Department of Community Health Sciences, University of Calgary, Canada.
Centre for Health Economics and Policy Analysis, McMaster University, Canada; Clinical Epidemiology and Biostatistics, McMaster University, Canada.
Soc Sci Med. 2015 Oct;142:223-31. doi: 10.1016/j.socscimed.2015.08.024. Epub 2015 Aug 18.
The community participation literature has produced numerous frameworks to guide practice and evaluation of community participation strategies in the health sector. These frameworks are useful starting points for differentiating the approaches for involving people in planning and decision-making for health services, but have been critiqued for being too generic and ignoring that community participation is highly contextual and situational. Health service organizations across Canada and internationally have begun to respond to address this limitation by developing more context-specific community participation frameworks; however, such frameworks do not exist for Ontario Community Health Centres (CHCs)-local primary health care organizations with a mandate to engage marginalized groups in planning and decision-making for health services. We conducted a series of focus groups with staff members from four Ontario CHCs to: (1) examine the factors that would influence their use of a generic framework for community participation with marginalized populations; and (2) improve the "context-specificity" of this framework, to enhance its relevance to CHCs. Participants described the difficulty of organizing the contextual, multi-faceted and situational process of community participation that they experienced with marginalized populations into a single framework, which led them to question the value of using frameworks as a resource for guiding the design, implementation and evaluation of their community participation initiatives. Instead, participants revealed that tacit knowledge, in the form of professional and personal experience and local knowledge of a marginalized population, had a greater influence on guiding participation activities in Ontario CHCs. Our findings suggest that tacit knowledge is an essential feature of community participation practice and requires further exploration regarding its role in the community participation field.

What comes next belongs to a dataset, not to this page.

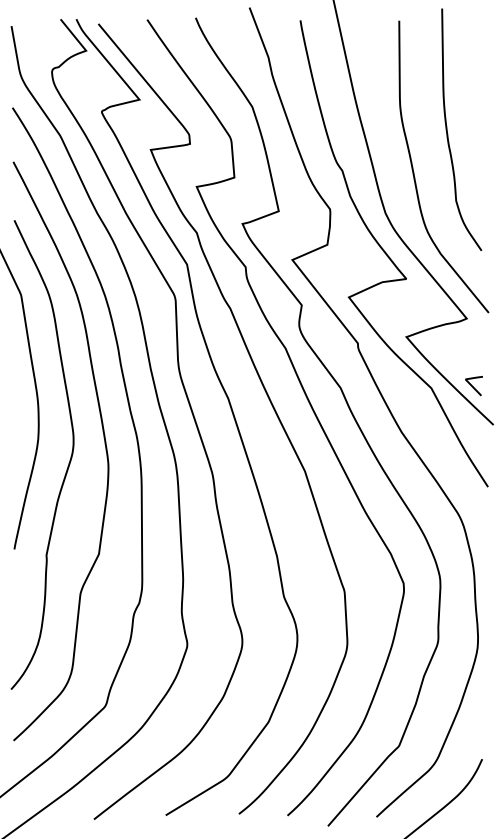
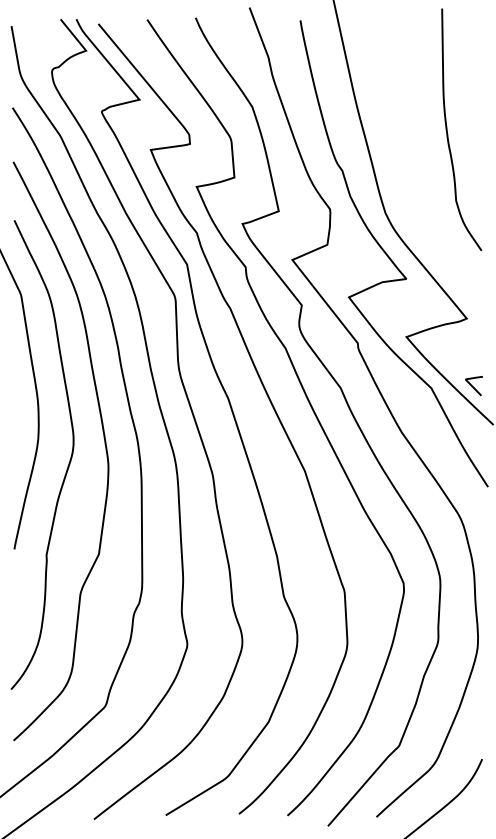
curve at (414, 172): present -> none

社区参与文献提出了许多框架,以指导卫生部门社区参与战略的实践和评估。这些框架是区分人们参与卫生服务规划和决策方法的有用起点,但也因过于笼统以及忽视社区参与具有高度的情境性和具体性而受到批评。加拿大和国际上的卫生服务组织已开始通过制定更具针对性的社区参与框架来应对这一限制;然而,对于安大略省社区健康中心(CHC)——负责让边缘化群体参与卫生服务规划和决策的本地初级卫生保健组织——来说,还没有这样的框架。我们对安大略省的四个 CHC 的工作人员进行了一系列焦点小组讨论,以:(1)研究影响他们使用通用框架与边缘化人群进行社区参与的因素;(2)提高该框架的“针对性”,以增强其对 CHC 的相关性。参与者描述了将他们与边缘化人群一起经历的具有情境性、多方面和具体情况的社区参与过程组织到一个单一框架中的困难,这使他们质疑使用框架作为指导其社区参与计划的设计、实施和评估的资源的价值。相反,参与者揭示了隐性知识(以专业和个人经验以及对边缘化群体的本地知识的形式)对指导安大略省 CHC 中的参与活动具有更大的影响。我们的研究结果表明,隐性知识是社区参与实践的一个重要特征,需要进一步探讨其在社区参与领域中的作用。